Женщины вернулись загадочные и шепотливые. Загнали Фюна в дом, а следом опять вытолкали.
Носились по дому друг за дружкой да шушукались. Вычисляли что-то по образам облаков, по длинам теней, по полетам птиц, по двум мухам, что мчали взапуски по плоскому валуну, по метанью костей через левое плечо, и по всевозможным уловкам, играм да случаям, какие только на ум прийти могут.
Сказали Фюну, что в ту ночь спать он должен на дереве, и взяли с него обет, что не будет он ни петь, ни свистеть, ни кашлять, ни чихать до самого утра.
Фюн расчихался. Никогда за всю жизнь не чихал он столько.
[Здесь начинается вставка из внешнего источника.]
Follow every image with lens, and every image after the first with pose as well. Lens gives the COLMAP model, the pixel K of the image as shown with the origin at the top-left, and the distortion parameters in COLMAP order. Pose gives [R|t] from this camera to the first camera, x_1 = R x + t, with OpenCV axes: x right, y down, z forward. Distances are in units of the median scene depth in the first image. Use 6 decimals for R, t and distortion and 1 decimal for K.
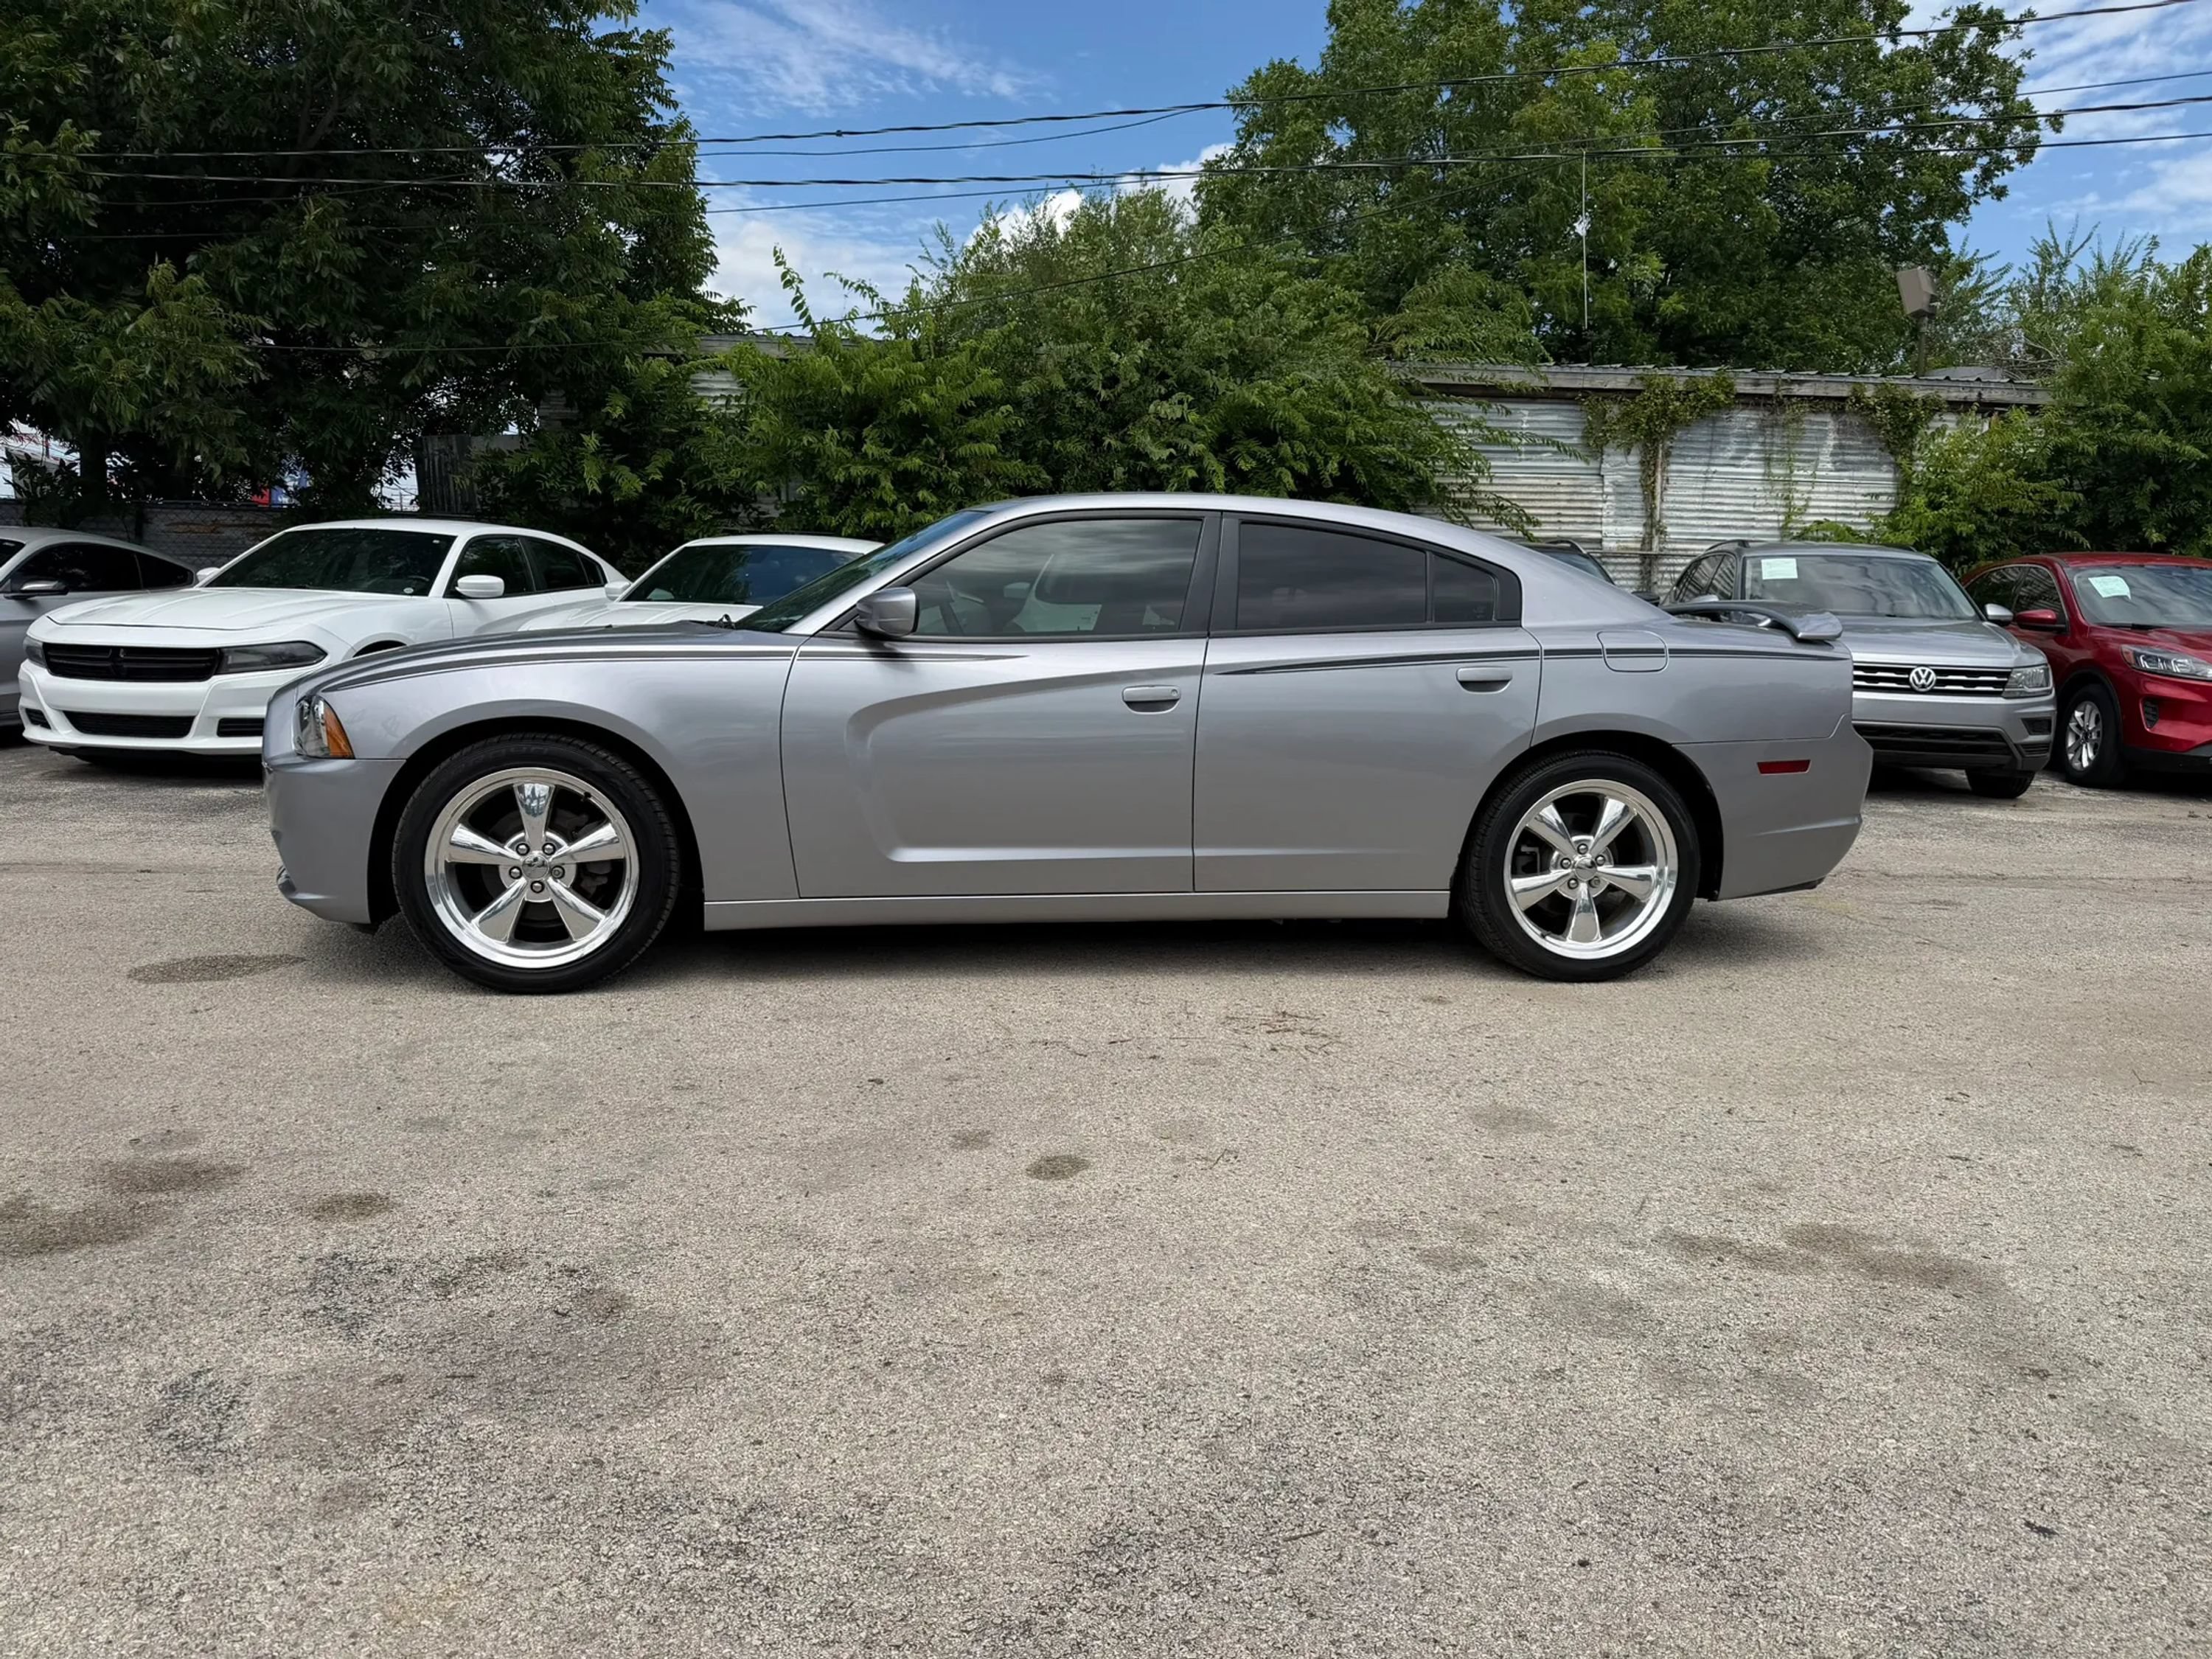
lens RADIAL K [[1587.1, 0, 1152.3], [0, 1587.1, 830.5], [0, 0, 1]] dist [0.058094, -0.071782]
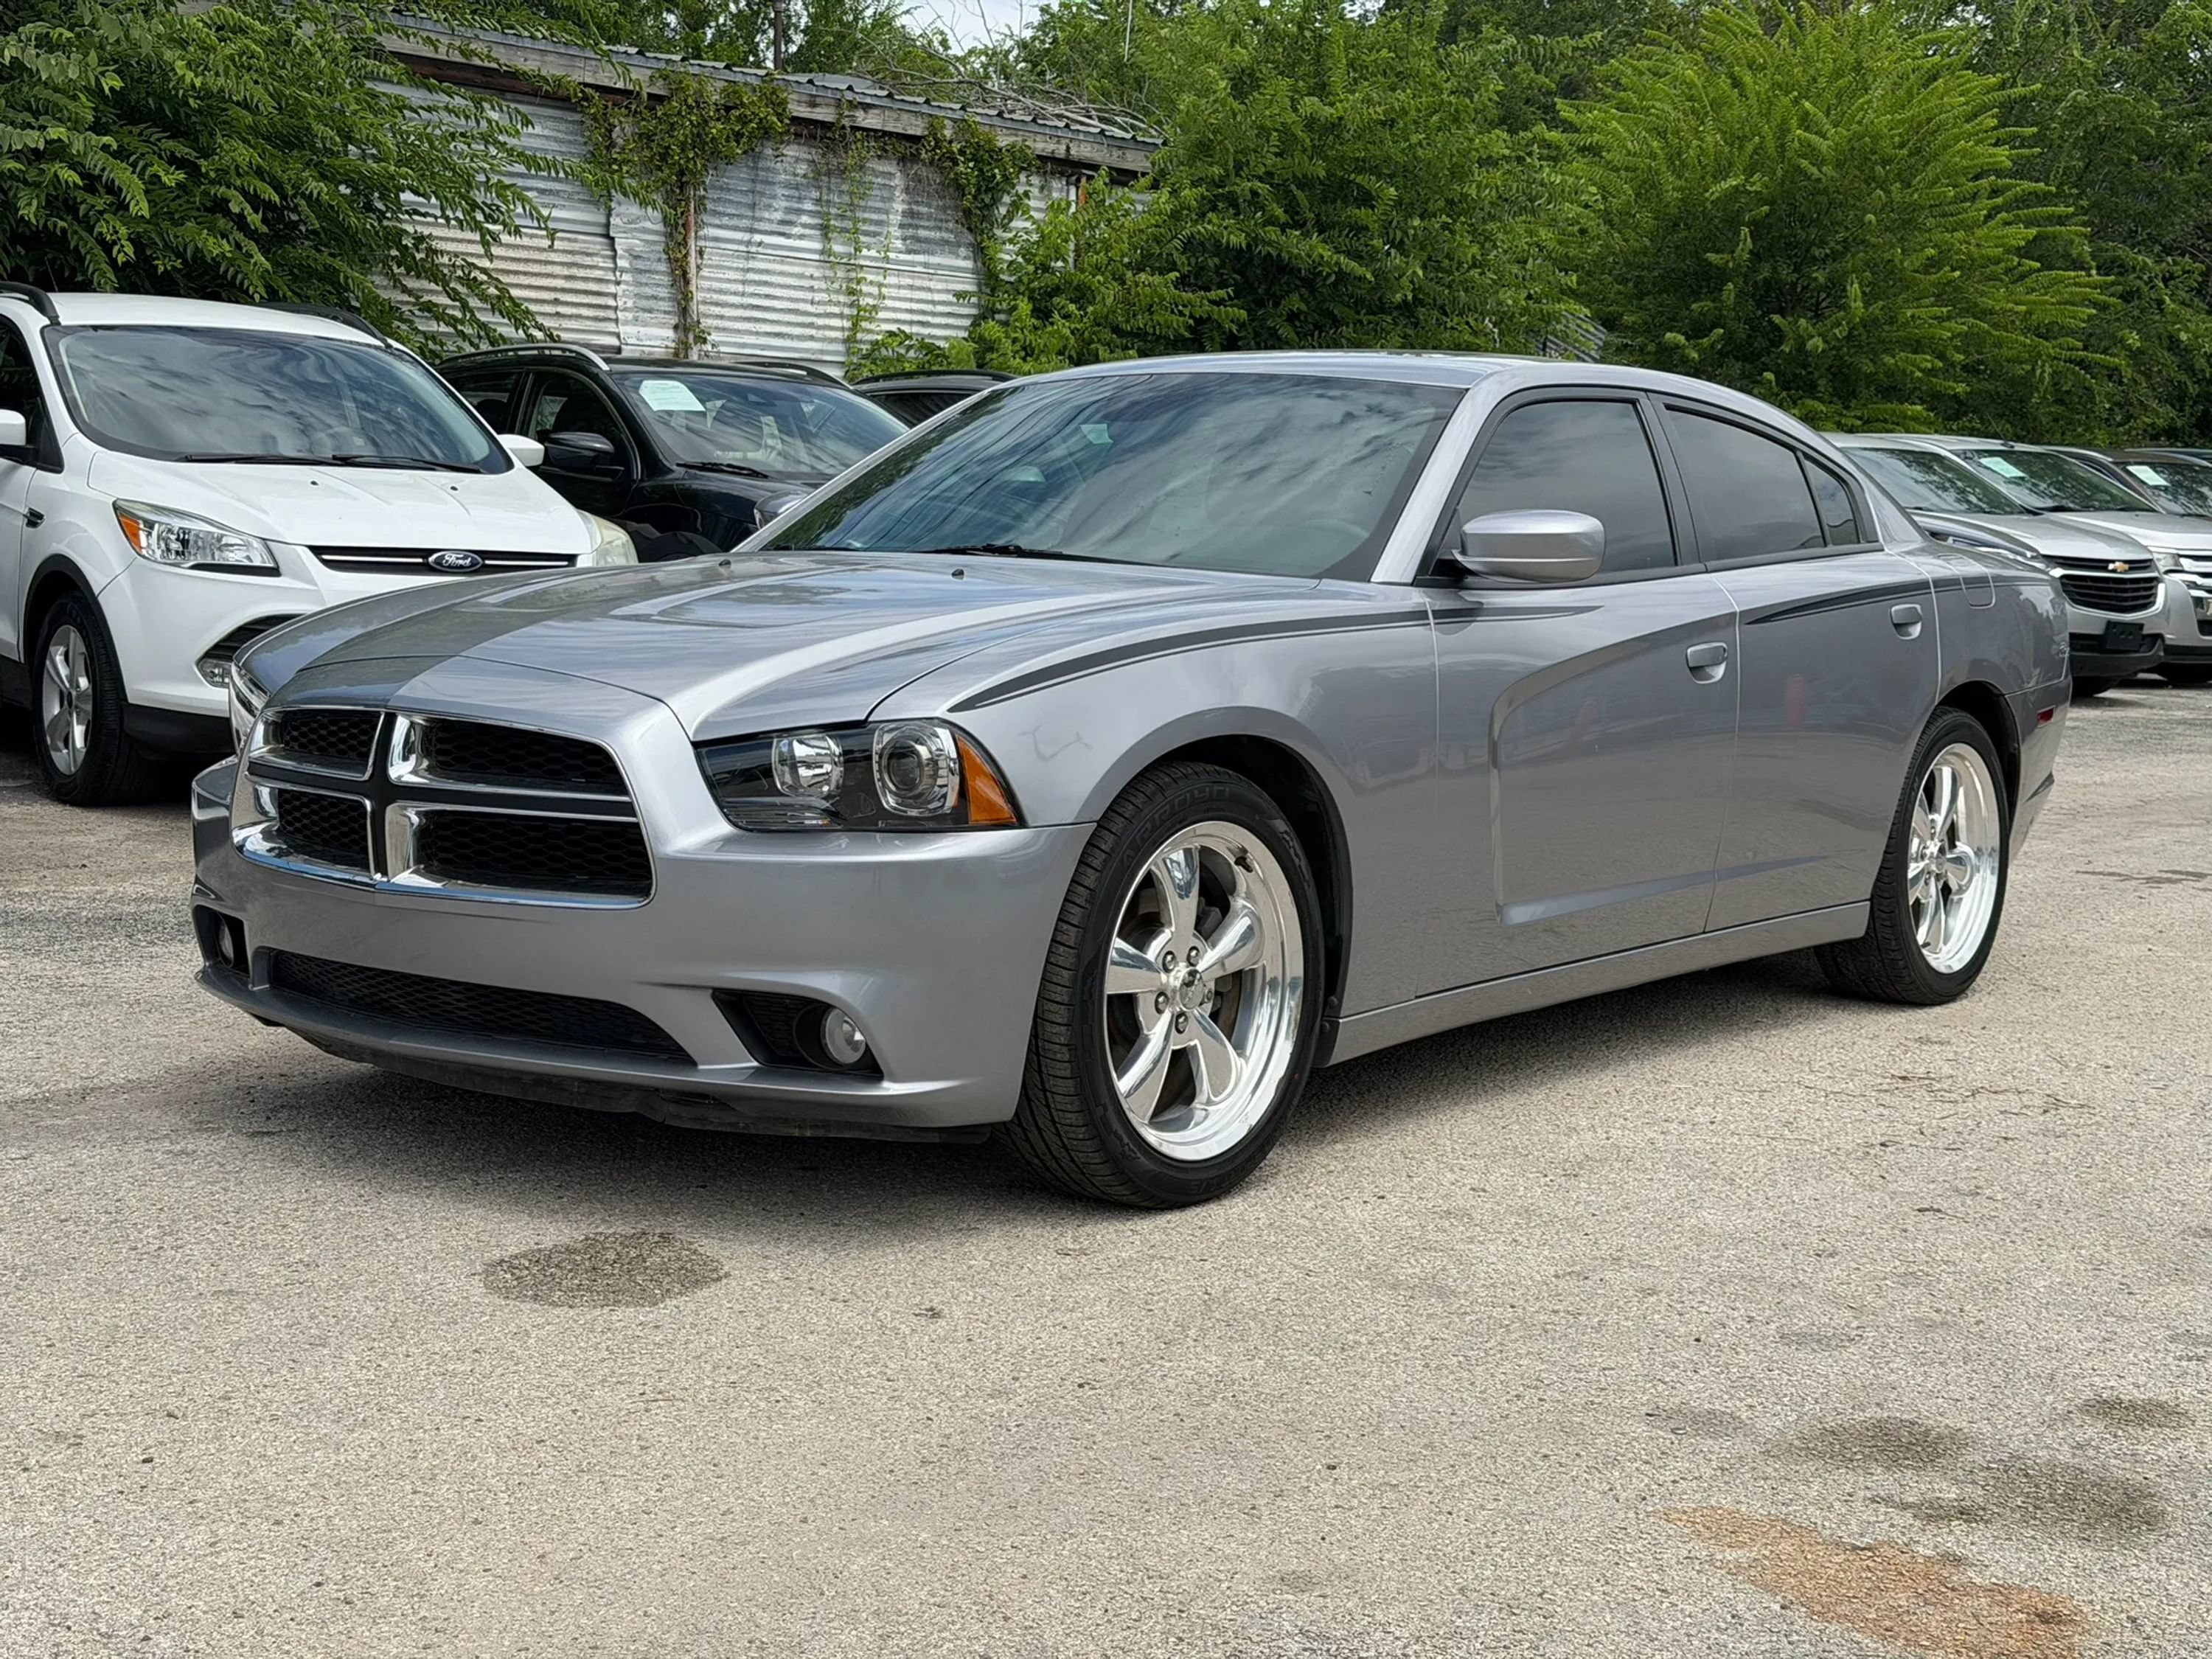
lens RADIAL K [[3067.5, 0, 1106.0], [0, 3067.5, 829.5], [0, 0, 1]] dist [0.216468, -0.494332]
pose [[0.737058, -0.075253, 0.671627, -0.357800], [0.080596, 0.996477, 0.023204, -0.019866], [-0.671007, 0.037028, 0.740526, 0.053542]]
Сидел на дереве и чуть не счихнул себя напрочь. Мошки попали ему в нос, две разом, и так он чихал, что едва голова не отпала.
— Ты это нарочно, — раздался яростный шепот снизу.
Но Фюн не нарочно. Устроился в развилке ствола, как ему велели, и провел там самую чесучую и щекотную ночь из всех. Погодя не чихать ему уже хотелось, а вопить, но сильнее всего хотелось слезть с дерева. Однако не стал он вопить — и слезать не стал. Дал обет — и остался на дереве, тихий, как мышь, и такой же чуткий — пока не свалился.